EXERCISE INSTRUCTIONS
What this exercise requires is a verbatim reproduction of the data below.

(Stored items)
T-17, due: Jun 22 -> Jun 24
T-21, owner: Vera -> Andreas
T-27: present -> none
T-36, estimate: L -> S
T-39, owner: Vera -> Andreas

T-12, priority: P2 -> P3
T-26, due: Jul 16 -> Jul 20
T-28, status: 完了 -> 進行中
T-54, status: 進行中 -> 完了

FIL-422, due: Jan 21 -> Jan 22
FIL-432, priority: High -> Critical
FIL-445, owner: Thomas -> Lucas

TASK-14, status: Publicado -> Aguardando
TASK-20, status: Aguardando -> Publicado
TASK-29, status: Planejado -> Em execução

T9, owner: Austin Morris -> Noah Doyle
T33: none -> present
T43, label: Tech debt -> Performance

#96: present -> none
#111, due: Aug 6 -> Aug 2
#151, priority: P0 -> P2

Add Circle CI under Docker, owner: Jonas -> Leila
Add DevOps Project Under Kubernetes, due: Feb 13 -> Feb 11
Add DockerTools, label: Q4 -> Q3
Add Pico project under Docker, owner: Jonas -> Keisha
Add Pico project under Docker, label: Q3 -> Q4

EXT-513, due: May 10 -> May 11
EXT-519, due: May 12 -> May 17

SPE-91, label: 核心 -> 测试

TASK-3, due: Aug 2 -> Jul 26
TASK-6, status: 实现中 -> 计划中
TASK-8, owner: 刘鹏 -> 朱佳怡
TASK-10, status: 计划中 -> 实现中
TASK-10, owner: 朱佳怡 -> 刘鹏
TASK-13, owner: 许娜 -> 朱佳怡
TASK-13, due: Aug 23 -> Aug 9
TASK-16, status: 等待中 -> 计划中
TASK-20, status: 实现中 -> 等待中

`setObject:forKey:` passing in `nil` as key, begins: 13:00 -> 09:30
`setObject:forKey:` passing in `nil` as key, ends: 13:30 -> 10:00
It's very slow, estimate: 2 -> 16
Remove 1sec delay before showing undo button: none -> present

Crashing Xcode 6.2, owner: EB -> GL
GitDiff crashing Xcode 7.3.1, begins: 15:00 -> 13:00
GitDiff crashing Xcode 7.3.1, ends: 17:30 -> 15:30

ANSWER BELOW
T-17, due: Jun 22 -> Jun 24
T-21, owner: Vera -> Andreas
T-27: present -> none
T-36, estimate: L -> S
T-39, owner: Vera -> Andreas

T-12, priority: P2 -> P3
T-26, due: Jul 16 -> Jul 20
T-28, status: 完了 -> 進行中
T-54, status: 進行中 -> 完了

FIL-422, due: Jan 21 -> Jan 22
FIL-432, priority: High -> Critical
FIL-445, owner: Thomas -> Lucas

TASK-14, status: Publicado -> Aguardando
TASK-20, status: Aguardando -> Publicado
TASK-29, status: Planejado -> Em execução

T9, owner: Austin Morris -> Noah Doyle
T33: none -> present
T43, label: Tech debt -> Performance

#96: present -> none
#111, due: Aug 6 -> Aug 2
#151, priority: P0 -> P2

Add Circle CI under Docker, owner: Jonas -> Leila
Add DevOps Project Under Kubernetes, due: Feb 13 -> Feb 11
Add DockerTools, label: Q4 -> Q3
Add Pico project under Docker, owner: Jonas -> Keisha
Add Pico project under Docker, label: Q3 -> Q4

EXT-513, due: May 10 -> May 11
EXT-519, due: May 12 -> May 17

SPE-91, label: 核心 -> 测试

TASK-3, due: Aug 2 -> Jul 26
TASK-6, status: 实现中 -> 计划中
TASK-8, owner: 刘鹏 -> 朱佳怡
TASK-10, status: 计划中 -> 实现中
TASK-10, owner: 朱佳怡 -> 刘鹏
TASK-13, owner: 许娜 -> 朱佳怡
TASK-13, due: Aug 23 -> Aug 9
TASK-16, status: 等待中 -> 计划中
TASK-20, status: 实现中 -> 等待中

`setObject:forKey:` passing in `nil` as key, begins: 13:00 -> 09:30
`setObject:forKey:` passing in `nil` as key, ends: 13:30 -> 10:00
It's very slow, estimate: 2 -> 16
Remove 1sec delay before showing undo button: none -> present

Crashing Xcode 6.2, owner: EB -> GL
GitDiff crashing Xcode 7.3.1, begins: 15:00 -> 13:00
GitDiff crashing Xcode 7.3.1, ends: 17:30 -> 15:30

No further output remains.